Turn the lines below, from the line containing "order: Accipitriformes" to the line containing "genus: Collinsia", both ends included, into a numbered list with any blank lines left out.

+ + +

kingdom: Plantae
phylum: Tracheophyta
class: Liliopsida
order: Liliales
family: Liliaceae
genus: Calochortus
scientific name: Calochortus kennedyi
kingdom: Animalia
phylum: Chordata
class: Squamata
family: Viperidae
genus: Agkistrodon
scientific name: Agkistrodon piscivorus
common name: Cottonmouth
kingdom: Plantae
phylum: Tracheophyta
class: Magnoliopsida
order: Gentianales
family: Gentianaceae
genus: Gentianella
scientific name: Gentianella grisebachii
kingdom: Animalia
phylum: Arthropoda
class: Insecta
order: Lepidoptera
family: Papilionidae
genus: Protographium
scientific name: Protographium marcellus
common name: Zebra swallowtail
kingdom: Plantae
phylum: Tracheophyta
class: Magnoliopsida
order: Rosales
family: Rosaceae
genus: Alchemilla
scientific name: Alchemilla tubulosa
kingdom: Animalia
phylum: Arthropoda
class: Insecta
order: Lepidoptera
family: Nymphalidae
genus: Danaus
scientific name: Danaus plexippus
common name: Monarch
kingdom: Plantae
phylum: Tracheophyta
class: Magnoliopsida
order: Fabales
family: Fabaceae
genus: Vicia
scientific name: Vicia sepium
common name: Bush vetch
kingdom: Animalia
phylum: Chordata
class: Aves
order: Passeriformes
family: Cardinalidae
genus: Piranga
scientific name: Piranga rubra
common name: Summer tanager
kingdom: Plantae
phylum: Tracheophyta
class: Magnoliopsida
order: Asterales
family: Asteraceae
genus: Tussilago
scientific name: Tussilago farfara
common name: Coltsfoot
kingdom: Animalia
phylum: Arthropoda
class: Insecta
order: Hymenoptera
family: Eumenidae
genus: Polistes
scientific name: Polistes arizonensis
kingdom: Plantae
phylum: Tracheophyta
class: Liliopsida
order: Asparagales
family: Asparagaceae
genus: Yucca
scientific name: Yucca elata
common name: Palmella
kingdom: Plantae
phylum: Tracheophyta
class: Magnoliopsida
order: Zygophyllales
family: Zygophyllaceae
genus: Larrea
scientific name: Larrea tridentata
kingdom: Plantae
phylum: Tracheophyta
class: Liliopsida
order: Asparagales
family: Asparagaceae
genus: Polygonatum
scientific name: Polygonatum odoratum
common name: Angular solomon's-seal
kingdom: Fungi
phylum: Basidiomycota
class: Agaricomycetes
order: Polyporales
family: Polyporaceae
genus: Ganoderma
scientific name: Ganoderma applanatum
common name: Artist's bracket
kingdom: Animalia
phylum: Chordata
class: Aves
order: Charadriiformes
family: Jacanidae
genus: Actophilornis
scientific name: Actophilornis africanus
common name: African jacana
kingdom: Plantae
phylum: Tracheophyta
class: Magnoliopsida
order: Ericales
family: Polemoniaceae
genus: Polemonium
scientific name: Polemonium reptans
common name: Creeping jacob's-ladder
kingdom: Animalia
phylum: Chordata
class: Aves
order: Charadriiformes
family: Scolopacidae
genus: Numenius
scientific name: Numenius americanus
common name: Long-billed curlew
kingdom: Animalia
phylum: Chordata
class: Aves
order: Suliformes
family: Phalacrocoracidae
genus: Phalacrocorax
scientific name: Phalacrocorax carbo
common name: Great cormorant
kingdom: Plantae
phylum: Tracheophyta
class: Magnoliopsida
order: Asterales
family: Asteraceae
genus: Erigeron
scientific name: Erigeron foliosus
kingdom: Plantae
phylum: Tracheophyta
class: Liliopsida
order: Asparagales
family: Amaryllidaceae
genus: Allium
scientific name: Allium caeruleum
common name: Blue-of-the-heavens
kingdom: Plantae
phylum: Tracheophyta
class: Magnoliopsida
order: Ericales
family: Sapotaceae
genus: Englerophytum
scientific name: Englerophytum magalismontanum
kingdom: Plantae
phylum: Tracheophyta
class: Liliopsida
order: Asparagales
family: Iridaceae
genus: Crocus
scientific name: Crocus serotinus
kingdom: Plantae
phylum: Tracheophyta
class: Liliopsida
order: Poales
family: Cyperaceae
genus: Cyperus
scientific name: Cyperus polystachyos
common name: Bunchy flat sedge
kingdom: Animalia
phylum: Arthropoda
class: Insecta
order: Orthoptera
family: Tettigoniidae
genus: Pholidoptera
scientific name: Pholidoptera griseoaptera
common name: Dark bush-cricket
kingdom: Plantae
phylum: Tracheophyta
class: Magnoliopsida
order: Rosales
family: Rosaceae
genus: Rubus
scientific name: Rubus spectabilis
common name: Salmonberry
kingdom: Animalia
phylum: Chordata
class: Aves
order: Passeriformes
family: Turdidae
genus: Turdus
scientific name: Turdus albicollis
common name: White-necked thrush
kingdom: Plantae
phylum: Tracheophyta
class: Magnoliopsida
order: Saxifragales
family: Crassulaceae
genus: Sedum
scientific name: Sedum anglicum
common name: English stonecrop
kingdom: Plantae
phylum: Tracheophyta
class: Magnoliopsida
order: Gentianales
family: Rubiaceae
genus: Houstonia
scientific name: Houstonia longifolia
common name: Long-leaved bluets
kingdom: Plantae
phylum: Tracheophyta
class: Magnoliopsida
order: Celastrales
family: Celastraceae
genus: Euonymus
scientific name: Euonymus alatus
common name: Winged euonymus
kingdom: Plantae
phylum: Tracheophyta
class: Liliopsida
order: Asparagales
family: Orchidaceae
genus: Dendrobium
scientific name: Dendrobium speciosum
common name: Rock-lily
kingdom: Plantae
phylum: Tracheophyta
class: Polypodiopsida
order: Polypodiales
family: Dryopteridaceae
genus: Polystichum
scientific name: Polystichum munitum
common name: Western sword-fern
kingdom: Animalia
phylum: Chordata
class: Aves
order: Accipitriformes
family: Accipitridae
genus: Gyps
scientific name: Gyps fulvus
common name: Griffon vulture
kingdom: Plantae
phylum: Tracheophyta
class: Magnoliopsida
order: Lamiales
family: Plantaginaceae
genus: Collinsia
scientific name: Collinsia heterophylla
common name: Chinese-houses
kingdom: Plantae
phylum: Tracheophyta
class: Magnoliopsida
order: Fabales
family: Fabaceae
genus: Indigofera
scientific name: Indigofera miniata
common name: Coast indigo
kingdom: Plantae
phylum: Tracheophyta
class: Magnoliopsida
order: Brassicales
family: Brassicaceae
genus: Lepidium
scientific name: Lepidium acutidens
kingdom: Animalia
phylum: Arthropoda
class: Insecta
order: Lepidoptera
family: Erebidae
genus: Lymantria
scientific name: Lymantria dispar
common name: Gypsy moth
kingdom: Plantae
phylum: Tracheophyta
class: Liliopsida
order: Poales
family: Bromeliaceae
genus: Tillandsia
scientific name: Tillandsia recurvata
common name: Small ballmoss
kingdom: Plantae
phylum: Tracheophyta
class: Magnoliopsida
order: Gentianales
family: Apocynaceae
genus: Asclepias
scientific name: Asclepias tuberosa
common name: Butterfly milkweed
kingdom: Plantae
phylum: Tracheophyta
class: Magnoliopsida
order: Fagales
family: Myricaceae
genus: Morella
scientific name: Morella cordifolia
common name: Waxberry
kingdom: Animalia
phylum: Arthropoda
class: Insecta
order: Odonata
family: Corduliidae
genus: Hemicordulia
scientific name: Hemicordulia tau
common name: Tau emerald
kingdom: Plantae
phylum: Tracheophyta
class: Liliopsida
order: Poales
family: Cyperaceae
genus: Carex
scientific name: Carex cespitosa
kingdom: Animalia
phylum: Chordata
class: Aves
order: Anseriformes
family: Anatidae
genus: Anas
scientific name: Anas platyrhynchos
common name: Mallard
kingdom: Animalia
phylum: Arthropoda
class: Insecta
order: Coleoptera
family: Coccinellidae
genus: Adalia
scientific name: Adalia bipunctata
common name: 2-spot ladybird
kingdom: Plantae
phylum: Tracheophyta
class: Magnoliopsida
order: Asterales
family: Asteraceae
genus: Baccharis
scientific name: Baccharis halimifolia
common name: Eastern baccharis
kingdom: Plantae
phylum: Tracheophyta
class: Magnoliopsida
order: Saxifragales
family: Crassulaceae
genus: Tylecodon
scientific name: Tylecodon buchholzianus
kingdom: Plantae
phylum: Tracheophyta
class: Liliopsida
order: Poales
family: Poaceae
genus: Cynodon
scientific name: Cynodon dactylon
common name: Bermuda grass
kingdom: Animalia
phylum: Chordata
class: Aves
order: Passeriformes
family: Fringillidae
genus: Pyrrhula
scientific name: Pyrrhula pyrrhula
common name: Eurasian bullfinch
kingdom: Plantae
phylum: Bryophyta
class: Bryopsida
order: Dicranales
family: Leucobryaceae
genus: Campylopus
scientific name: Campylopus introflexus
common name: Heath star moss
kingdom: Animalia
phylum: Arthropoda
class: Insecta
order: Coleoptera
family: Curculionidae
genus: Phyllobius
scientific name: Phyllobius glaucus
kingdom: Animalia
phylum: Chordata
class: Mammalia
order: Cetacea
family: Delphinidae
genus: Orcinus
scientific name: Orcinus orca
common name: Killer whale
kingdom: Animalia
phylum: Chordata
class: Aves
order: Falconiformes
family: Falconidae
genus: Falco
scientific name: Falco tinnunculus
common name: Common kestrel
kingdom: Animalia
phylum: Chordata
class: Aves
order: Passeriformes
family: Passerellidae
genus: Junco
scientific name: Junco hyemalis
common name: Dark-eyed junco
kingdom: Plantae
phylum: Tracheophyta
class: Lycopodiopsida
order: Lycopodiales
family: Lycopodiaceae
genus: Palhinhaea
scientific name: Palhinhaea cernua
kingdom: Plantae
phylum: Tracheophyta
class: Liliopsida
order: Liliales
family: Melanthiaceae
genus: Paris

+ + +

== EXERCISE ANSWER ==
1. order: Accipitriformes
2. family: Accipitridae
3. genus: Gyps
4. scientific name: Gyps fulvus
5. common name: Griffon vulture
6. kingdom: Plantae
7. phylum: Tracheophyta
8. class: Magnoliopsida
9. order: Lamiales
10. family: Plantaginaceae
11. genus: Collinsia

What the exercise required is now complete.